EXERCISE GOAL
Go through the data below and copy it exactly, skipping every picture.

GIVEN DATA
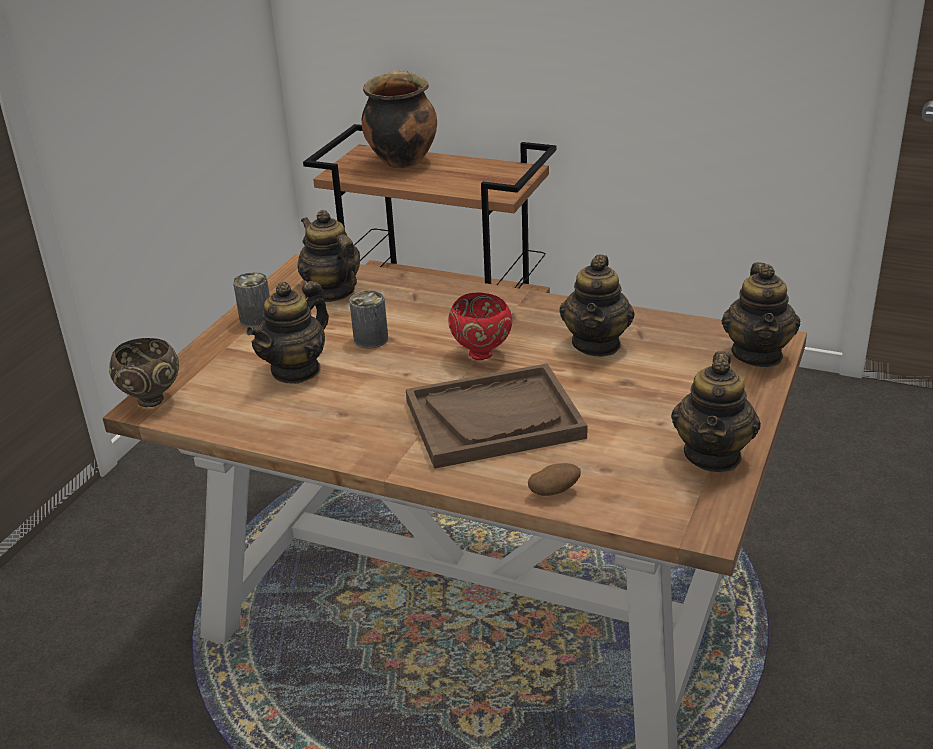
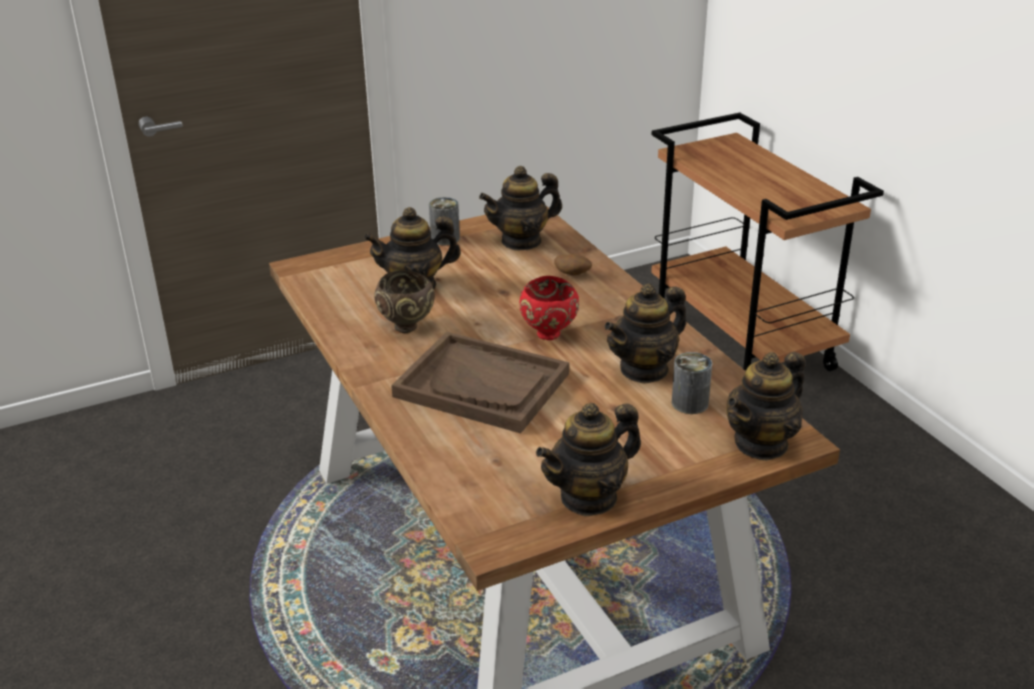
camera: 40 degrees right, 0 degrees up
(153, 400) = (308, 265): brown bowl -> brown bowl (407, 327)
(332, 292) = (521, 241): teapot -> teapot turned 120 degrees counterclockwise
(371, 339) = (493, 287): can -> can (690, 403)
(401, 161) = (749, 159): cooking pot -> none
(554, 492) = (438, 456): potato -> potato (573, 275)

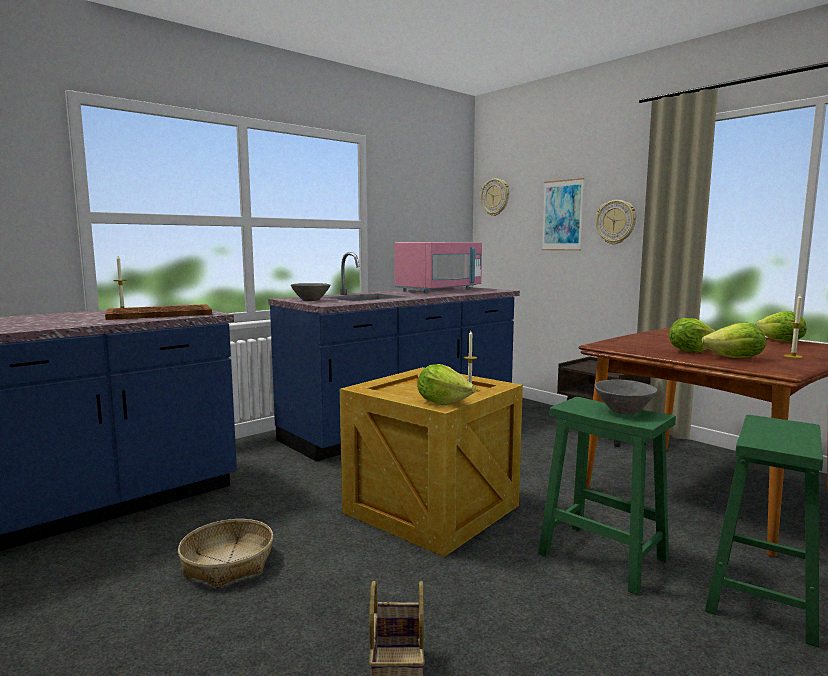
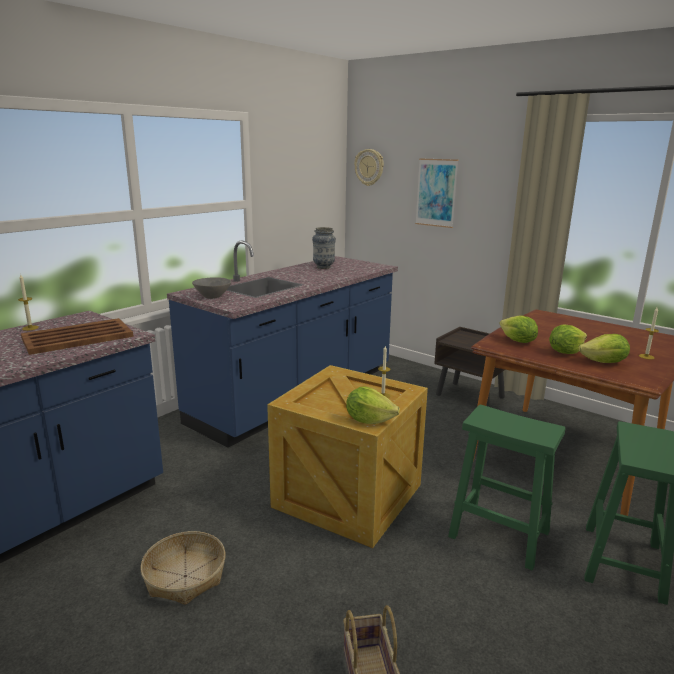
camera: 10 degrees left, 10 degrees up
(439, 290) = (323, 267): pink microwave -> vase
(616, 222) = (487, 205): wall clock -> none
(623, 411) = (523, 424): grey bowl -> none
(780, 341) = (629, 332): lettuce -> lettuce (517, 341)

REPLY
camera: 40 degrees right, 0 degrees up
(153, 400) = (308, 265): brown bowl -> brown bowl (407, 327)
(332, 292) = (521, 241): teapot -> teapot turned 120 degrees counterclockwise
(371, 339) = (493, 287): can -> can (690, 403)
(401, 161) = (749, 159): cooking pot -> none
(554, 492) = (438, 456): potato -> potato (573, 275)

camera: 10 degrees left, 10 degrees up
(439, 290) = (323, 267): pink microwave -> vase
(616, 222) = (487, 205): wall clock -> none
(623, 411) = (523, 424): grey bowl -> none
(780, 341) = (629, 332): lettuce -> lettuce (517, 341)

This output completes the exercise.